--- begin Extracted data ---

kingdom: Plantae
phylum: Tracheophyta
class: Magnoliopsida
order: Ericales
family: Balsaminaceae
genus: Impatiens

--- end Extracted data ---
--- begin Extracted data ---

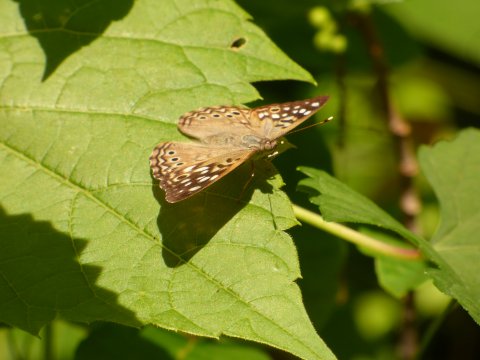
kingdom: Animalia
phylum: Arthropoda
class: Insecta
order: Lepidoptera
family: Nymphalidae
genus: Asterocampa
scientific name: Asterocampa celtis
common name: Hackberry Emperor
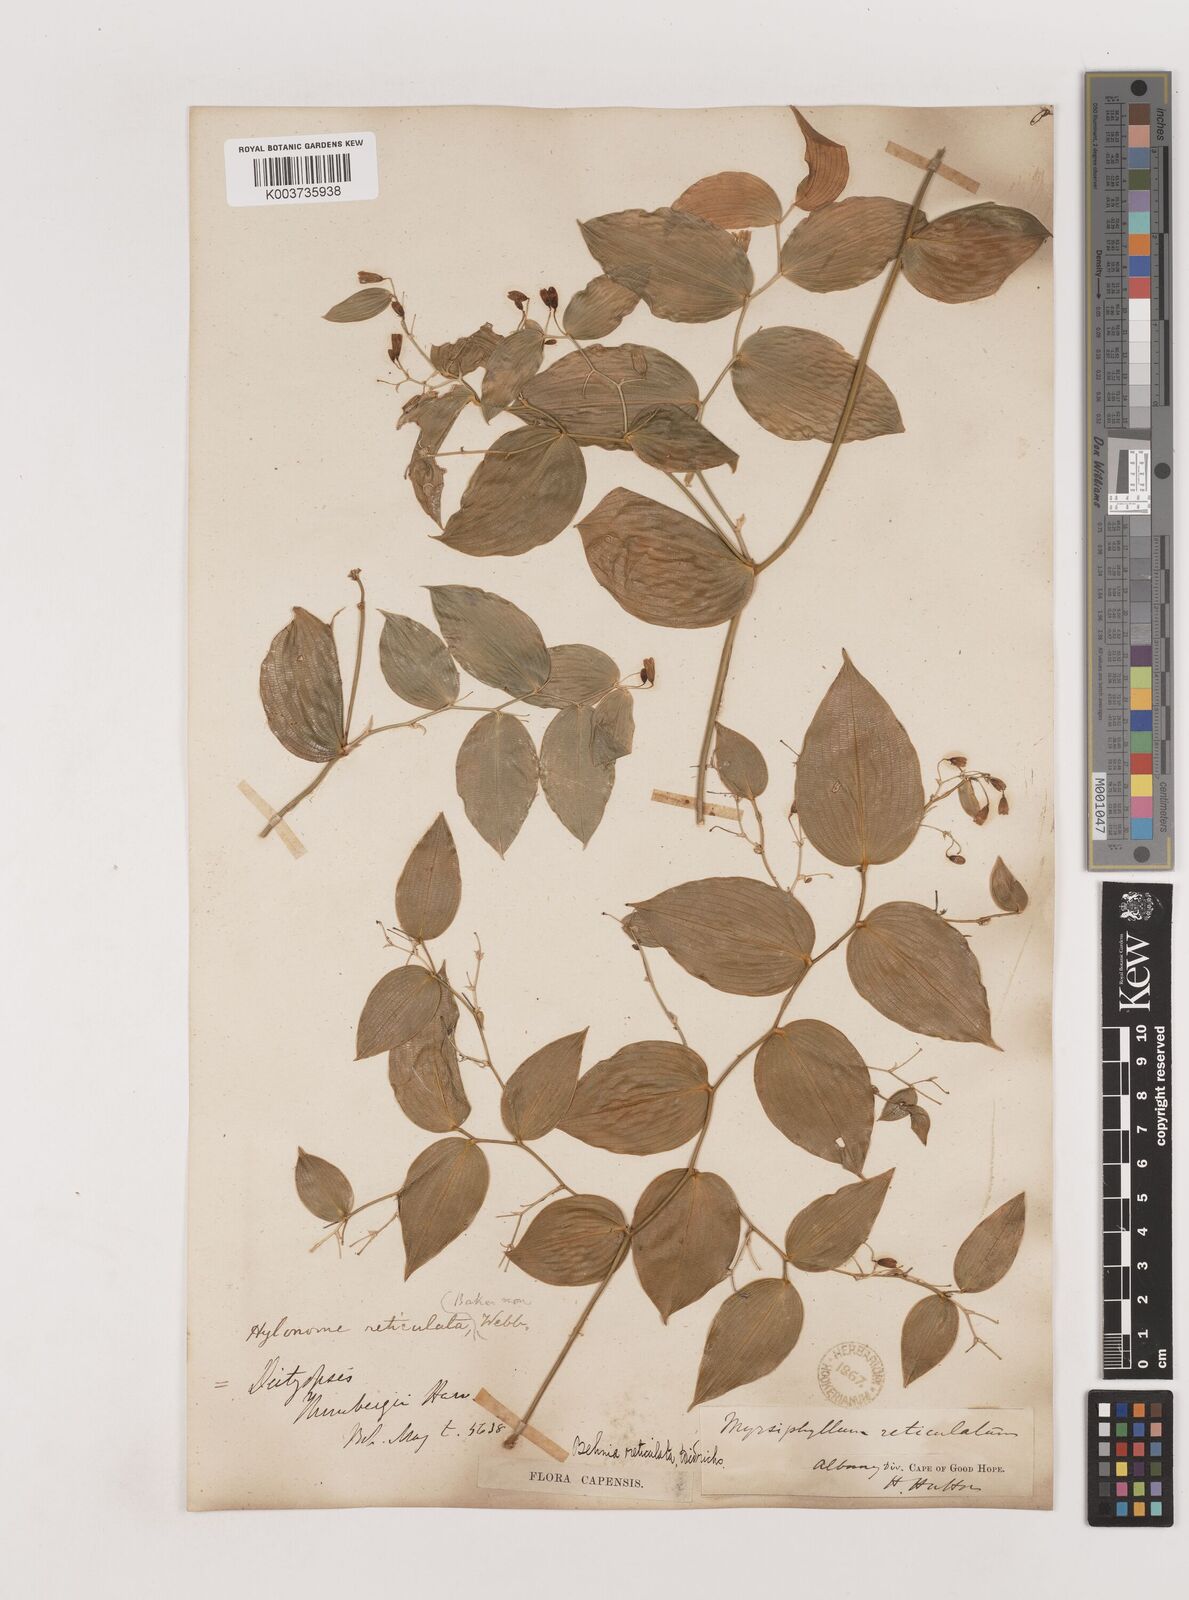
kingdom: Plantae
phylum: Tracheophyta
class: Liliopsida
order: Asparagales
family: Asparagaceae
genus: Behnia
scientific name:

--- end Extracted data ---

Exercise aim ::
Which lines in the listing contain the word "name"? Copy each of them in full, and treat uppercase and lowercase as different.

The answer ::
scientific name: Asterocampa celtis
common name: Hackberry Emperor
scientific name:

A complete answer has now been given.